En dernier lieu, il ressort des pièces du dossier que M. A… C… est entré en France pour la première fois en 2019 sous couvert d’un visa D saisonnier de 3 mois, puis s’est vu délivrer une carte de séjour portant la mention « travailleur saisonnier » valable du 13 novembre 2019 au 12 janvier 2021 et présente des bulletins de salaires pour la période de 2020 à 2024, ainsi qu’une promesse d’embauche datée du 1er juin 2024 pour un poste d’ouvrier de la viticulture ou de l’arboriculture en contrat de travail à durée déterminée. Toutefois, l’intégration professionnelle dont il se prévaut résulte pour l’essentiel de contrats de travail saisonniers ne lui donnant le droit de séjourner et de travailler en France que pendant la ou les périodes d’activité d’une durée cumulée de six mois maximum par an, en lui imposant de maintenir sa résidence habituelle dans son pays d’origine. En outre, M. A… C… s’est maintenu irrégulièrement sur le territoire à l’expiration de sa carte de séjour le 12 janvier 2021. Enfin, le requérant n’établit pas une insertion sociale particulière malgré la durée de séjour en France dont il se prévaut. Dans ces conditions, le parcours professionnel dont il fait état et les seuls éléments qu’il verse aux débats ne suffisent pas à démontrer qu’en refusant de régulariser sa situation et en l’obligeant à quitter le territoire français, le préfet du Gard aurait commis une erreur manifeste d’appréciation des conséquences de ces décisions sur la situation personnelle de l’intéressé.

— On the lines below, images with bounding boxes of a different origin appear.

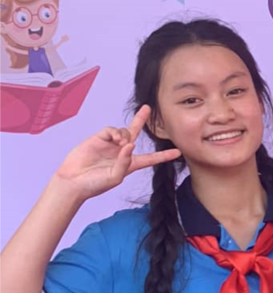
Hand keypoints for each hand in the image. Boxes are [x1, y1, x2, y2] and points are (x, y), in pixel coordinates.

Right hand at [52, 106, 180, 200]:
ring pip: (124, 131)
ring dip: (126, 134)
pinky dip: (116, 133)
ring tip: (121, 144)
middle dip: (141, 120)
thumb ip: (125, 163)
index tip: (178, 152)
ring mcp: (110, 144)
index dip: (163, 155)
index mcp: (129, 164)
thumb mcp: (115, 177)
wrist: (73, 181)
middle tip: (147, 108)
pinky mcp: (98, 139)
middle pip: (135, 133)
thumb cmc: (95, 184)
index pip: (150, 158)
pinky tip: (116, 140)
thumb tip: (130, 145)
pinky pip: (111, 130)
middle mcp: (121, 152)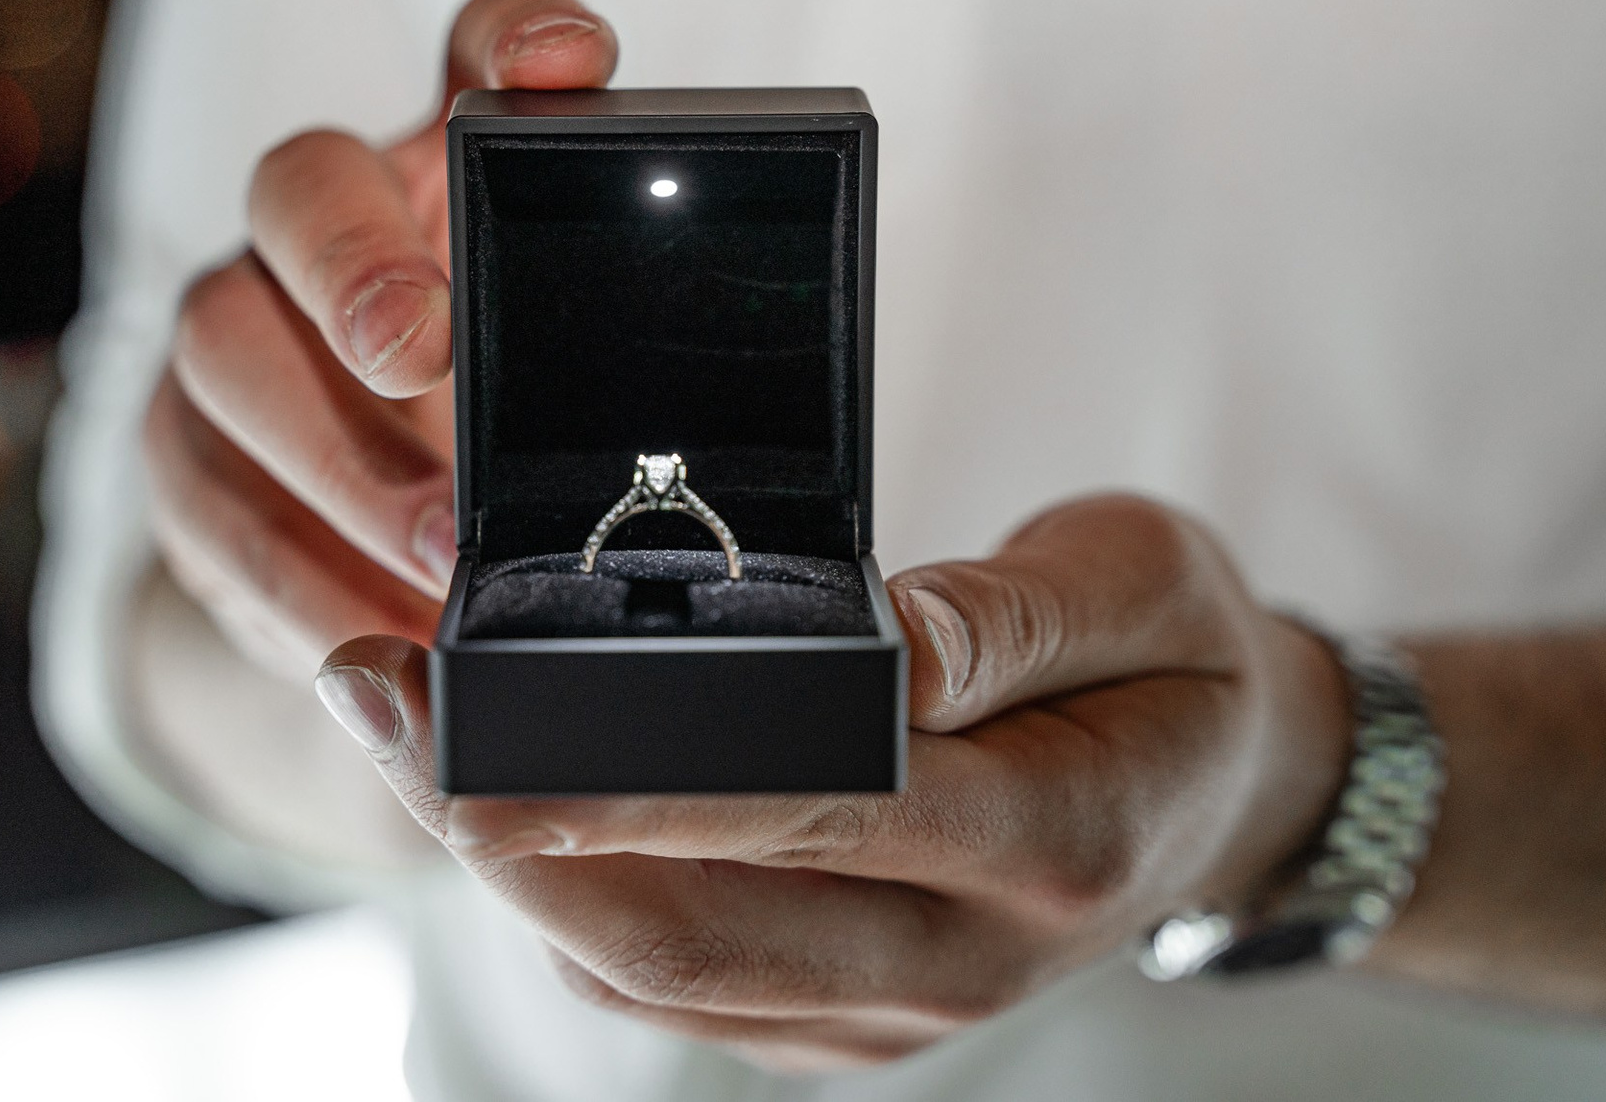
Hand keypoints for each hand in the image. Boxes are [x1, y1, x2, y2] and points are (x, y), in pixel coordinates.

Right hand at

Il résulte de ce qui précède que la requête d’appel de M. A… C…, manifestement dépourvue de fondement, peut être rejetée en application du dernier alinéa de l’article R. 222-1 du code de justice administrative.
O R D O N N E :
Article 1er : La requête de M. A… C… est rejetée.

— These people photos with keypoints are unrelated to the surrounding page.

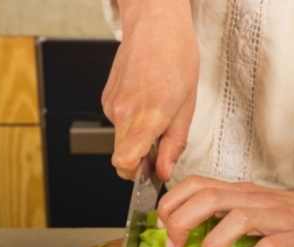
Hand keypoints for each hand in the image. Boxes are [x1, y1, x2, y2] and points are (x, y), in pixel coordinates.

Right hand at [103, 0, 198, 180]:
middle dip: (140, 159)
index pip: (124, 162)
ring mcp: (112, 105)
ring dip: (138, 138)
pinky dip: (132, 121)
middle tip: (162, 145)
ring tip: (159, 114)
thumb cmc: (176, 58)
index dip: (135, 174)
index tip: (150, 172)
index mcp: (147, 117)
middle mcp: (123, 113)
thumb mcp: (187, 107)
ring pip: (121, 139)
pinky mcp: (107, 98)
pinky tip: (147, 103)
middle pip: (121, 156)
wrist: (156, 25)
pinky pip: (119, 122)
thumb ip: (174, 144)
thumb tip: (165, 170)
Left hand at [157, 176, 293, 246]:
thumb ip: (232, 215)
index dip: (172, 202)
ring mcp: (277, 217)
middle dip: (181, 222)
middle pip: (208, 198)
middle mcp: (256, 200)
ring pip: (236, 219)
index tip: (163, 226)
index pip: (198, 183)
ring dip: (213, 245)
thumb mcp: (260, 208)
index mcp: (244, 192)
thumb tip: (195, 236)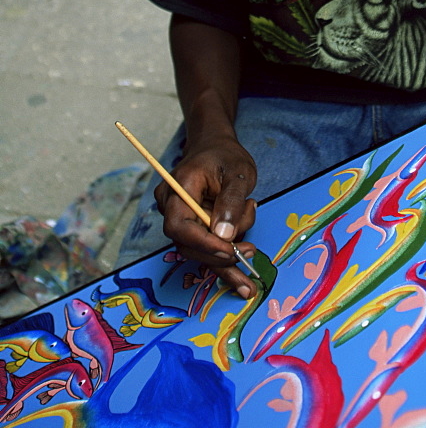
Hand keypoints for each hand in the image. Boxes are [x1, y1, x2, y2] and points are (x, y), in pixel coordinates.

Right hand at [155, 136, 258, 296]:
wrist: (215, 147)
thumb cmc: (225, 155)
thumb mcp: (237, 172)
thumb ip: (231, 201)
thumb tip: (224, 235)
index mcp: (178, 188)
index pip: (179, 225)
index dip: (203, 243)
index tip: (229, 249)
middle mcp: (171, 206)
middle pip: (188, 243)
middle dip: (219, 254)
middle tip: (249, 254)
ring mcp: (179, 217)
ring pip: (198, 249)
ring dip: (226, 257)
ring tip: (251, 256)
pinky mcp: (191, 227)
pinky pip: (204, 247)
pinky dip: (223, 260)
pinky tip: (242, 280)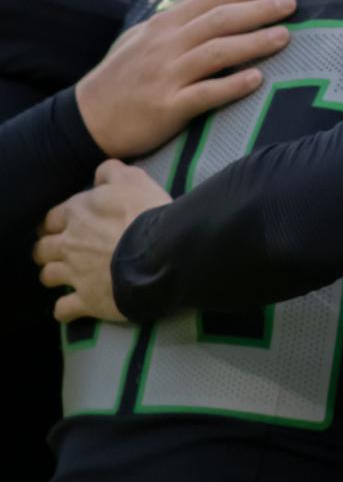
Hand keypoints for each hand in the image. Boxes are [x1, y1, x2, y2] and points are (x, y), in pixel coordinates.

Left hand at [35, 161, 170, 321]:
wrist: (160, 253)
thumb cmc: (147, 213)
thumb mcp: (134, 179)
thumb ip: (112, 172)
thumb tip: (102, 172)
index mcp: (76, 213)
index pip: (52, 218)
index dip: (58, 221)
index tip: (67, 225)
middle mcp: (68, 243)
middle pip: (42, 249)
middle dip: (48, 250)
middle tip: (63, 251)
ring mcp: (74, 274)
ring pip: (48, 277)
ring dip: (54, 276)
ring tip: (66, 277)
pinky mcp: (86, 300)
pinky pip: (63, 309)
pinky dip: (66, 309)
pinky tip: (72, 306)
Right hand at [76, 0, 293, 157]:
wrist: (85, 119)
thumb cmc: (120, 78)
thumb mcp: (140, 39)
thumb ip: (174, 23)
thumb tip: (212, 6)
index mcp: (163, 26)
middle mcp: (166, 46)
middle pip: (219, 21)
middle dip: (258, 9)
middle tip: (291, 4)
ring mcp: (166, 76)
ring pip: (217, 53)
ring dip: (254, 43)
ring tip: (285, 36)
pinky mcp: (167, 107)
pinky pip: (205, 94)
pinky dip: (232, 86)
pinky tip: (257, 80)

Article 2 : La présente ordonnance sera notifiée à M. D… C… et au ministre de l’intérieur.
Copie pour information en sera adressée au préfet du Gard.

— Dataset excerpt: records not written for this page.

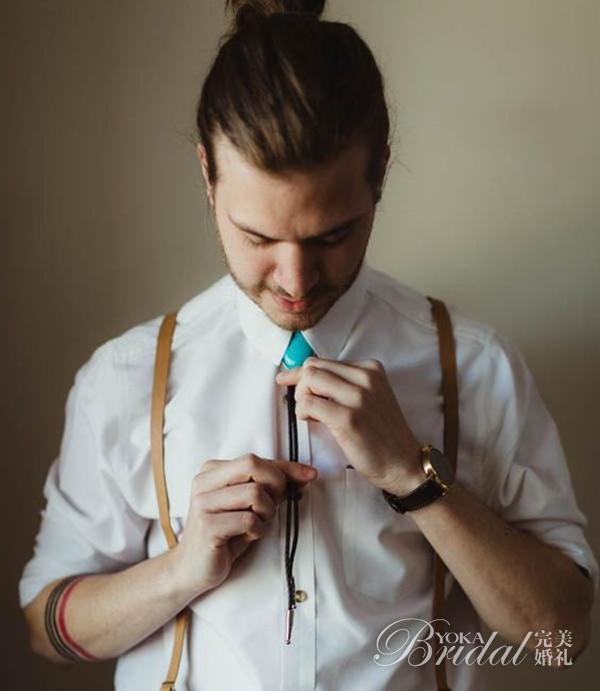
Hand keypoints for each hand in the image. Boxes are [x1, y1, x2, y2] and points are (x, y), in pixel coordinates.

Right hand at [172, 453, 317, 599]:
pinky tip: (247, 537)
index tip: (310, 474)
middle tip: (273, 507)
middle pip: (253, 464)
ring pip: (254, 493)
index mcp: (212, 470)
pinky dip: (257, 530)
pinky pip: (249, 520)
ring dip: (266, 513)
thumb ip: (271, 486)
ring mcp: (203, 503)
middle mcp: (203, 481)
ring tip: (256, 525)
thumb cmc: (225, 533)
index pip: (255, 459)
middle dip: (275, 484)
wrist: (192, 568)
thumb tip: (306, 473)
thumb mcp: (249, 505)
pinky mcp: (207, 526)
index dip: (286, 467)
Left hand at [275, 357, 423, 493]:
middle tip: (303, 404)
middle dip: (299, 384)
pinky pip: (309, 403)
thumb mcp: (370, 397)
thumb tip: (307, 377)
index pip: (323, 361)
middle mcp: (366, 378)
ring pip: (309, 380)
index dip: (301, 372)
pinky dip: (303, 412)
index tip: (286, 379)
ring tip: (311, 415)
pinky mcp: (348, 418)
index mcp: (371, 369)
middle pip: (313, 367)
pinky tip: (313, 421)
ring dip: (301, 398)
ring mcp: (358, 397)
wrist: (403, 463)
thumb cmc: (382, 434)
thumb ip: (345, 384)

Fait à Toulouse, le 23 avril 2026.
Le président de la 3ème chambre,
signé
Michel Romnicianu
La République mande et ordonne au ministre de l’intérieur, en ce qui le concerne, ou à tous commissaires de justice à ce requis, en ce qui concerne les voies de droit commun contre les parties privées, de pourvoir à l’exécution de la présente ordonnance.